The story goes that San Martino became a monk after his work finished of a Roman soldier. San Martino was traveling on a cold, rainy day in November on horseback and encountered a half-naked beggar. San Martino cut his cloak in half and gave one half to the cold man.
As he continued on his journey, the sun came out and the temperature became warmer. This is where the “Estate di San Martino” (The Summer of San Martino)comes from.
San Martino and the so-called “summer of San Martino” in Palermo are celebrated with cakes and wine. It is actually celebrated in different parts of Italy with sagras (small food festivals) that are all about the chestnuts of autumn and the new wines. Not too many Italians probably know the history of the saint, but they will enjoy a reason to celebrate with delicious food and great wine on November 11th.

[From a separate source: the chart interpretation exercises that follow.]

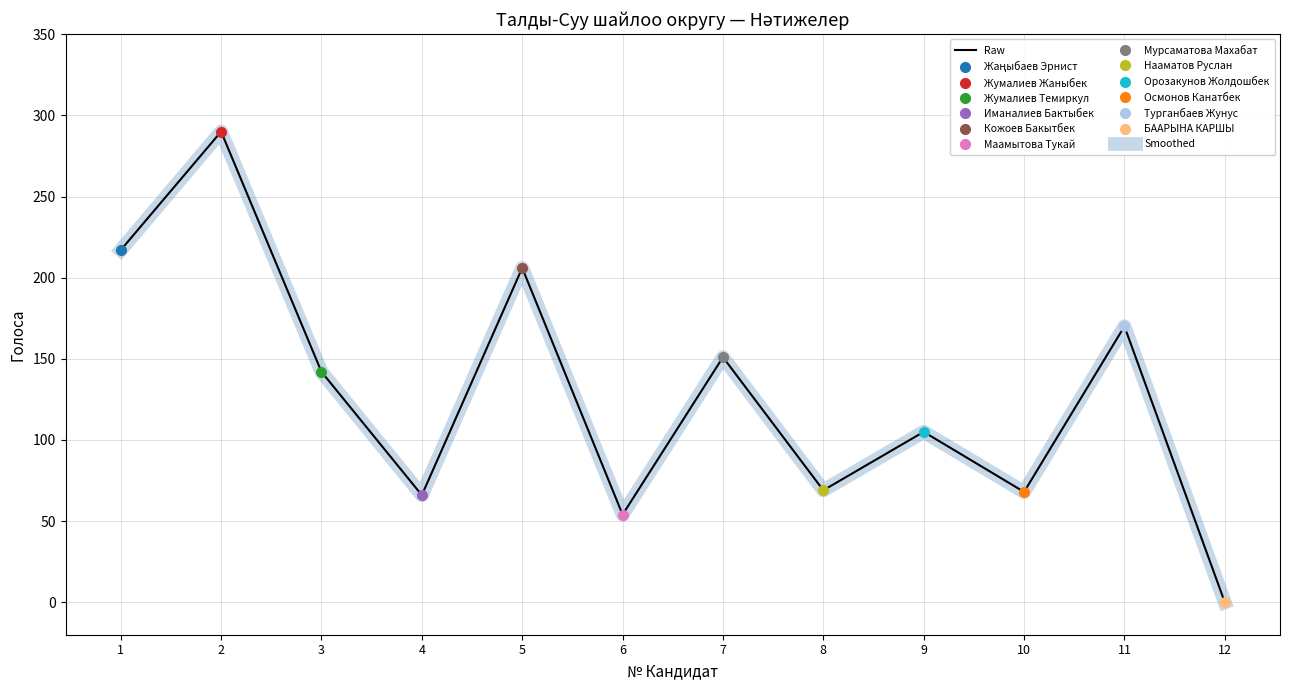

True or false: Smoothed has more than 0 points higher than both neighbors.

True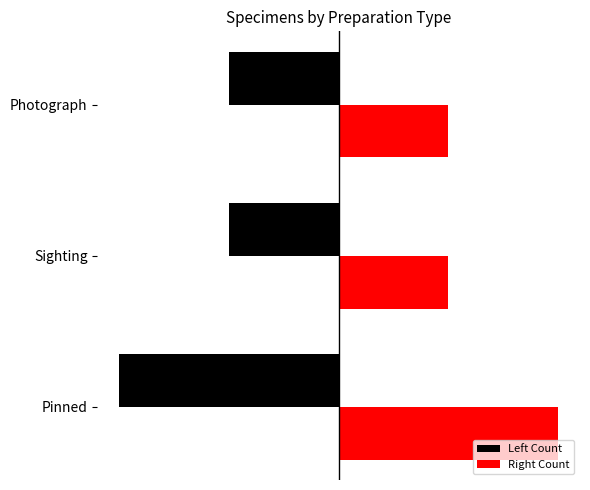

At how many categories does at least one series exceed 0?

3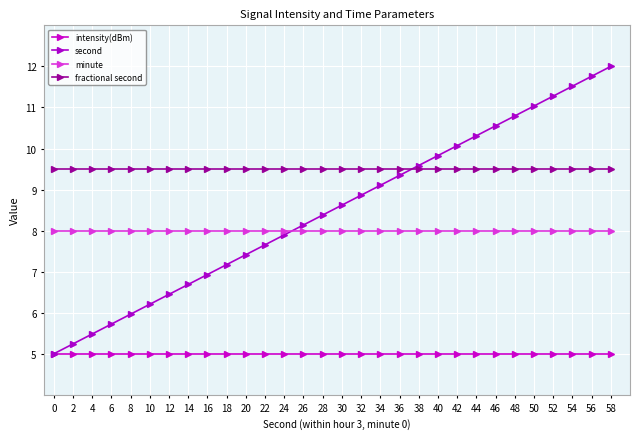

At 40, list the series in order from largest to smallest.

second, fractional second, minute, intensity(dBm)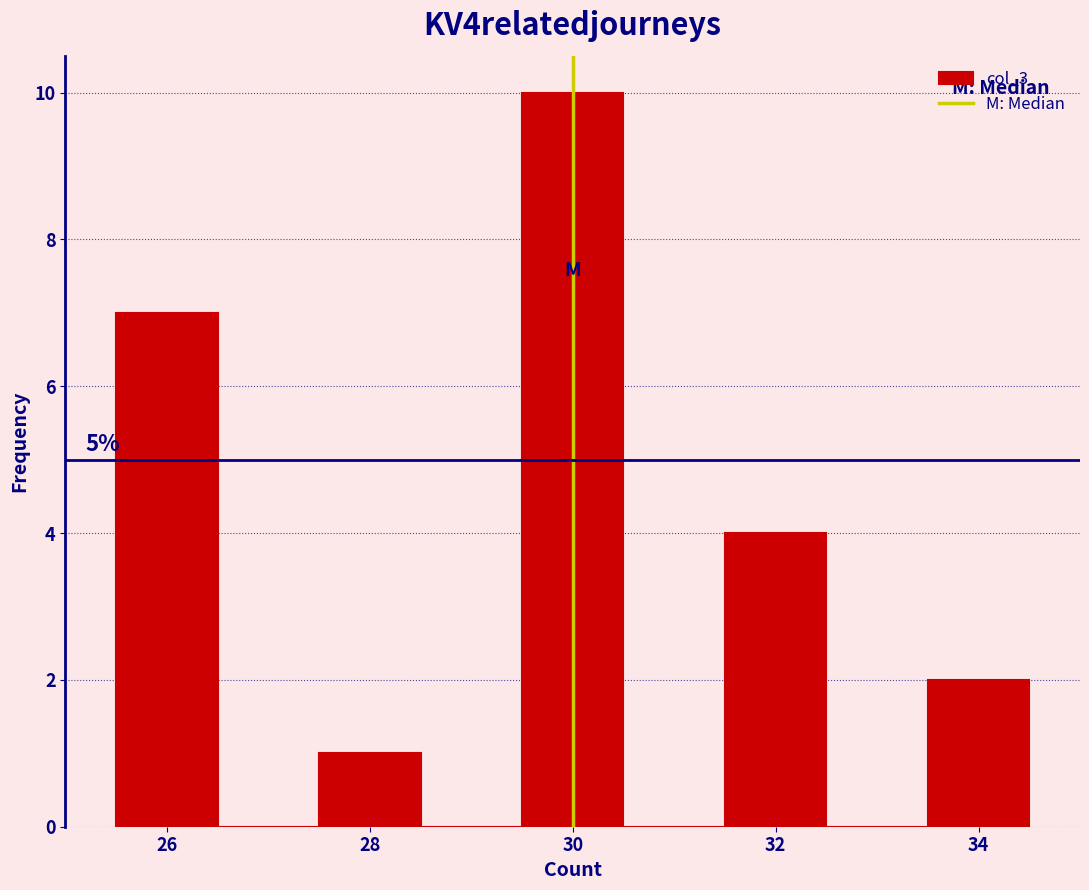

Which range on the x-axis has the tallest bar?

29.5 to 30.5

Italian Proverbs for San Martino
- Per San Martino castagne e buon vino [For St. Martin’s chestnuts and good wine.]
- Da San Martino l’inverno è in cammino [From St. Martin’s winter is on the way.]
- Per San Martino nespole e vino [For St. Martin’s comquats and wine.]
- A San Martino si lascia l’acqua e si beve il vino [At St. Martin’s you leave water and drink wine.]
Biscotti di San Martino-St. Martin's Cookies
- 4 cups of flour
- dash of salt
- 1 packet yeast
- 1/2 cup warm water
- 10 Tablespoons shortening
- 1/2 cup sugar
- 1 Tablespoon fennel or anise seeds
- 1 teaspoon cinnamon
- Let the yeast dissolve in the water with about a teaspoon of sugar. It's ready when it bubbles up.
- Add the flour, shortening, sugar and nice seeds to the drum of a food processor. Pulse together a few times.
- Add in the water with the yeast and pulse until it combines. Add a little more water (about a teaspoon at a time)if it's not reaching a workable consistency. You don't want the dough to be too wet.
- Dump the dough onto the counter (if it's a little too wet, add a bit of flour until you achieve a workable consistency).
- Knead the dough together until it's smooth. Place in upside down in an oiled boil. Swish it around right side up. Cover and let it rise for 45 minutes. While dough is resting, heat the oven to 400F.
- Prepare two cookie sheets by lining them with parchment paper.
- Cut the dough into 18 pieces (each piece should weigh 50 grams). Cover the cut pieces with a tea towel. Start working one piece at a time. Roll a piece into a strip about 8 inches long and shape into a snail shape. Place on cookie sheet. Repeat process with the rest of the dough pieces.
- Bake for about 10-15 minutes, or until a nice golden brown.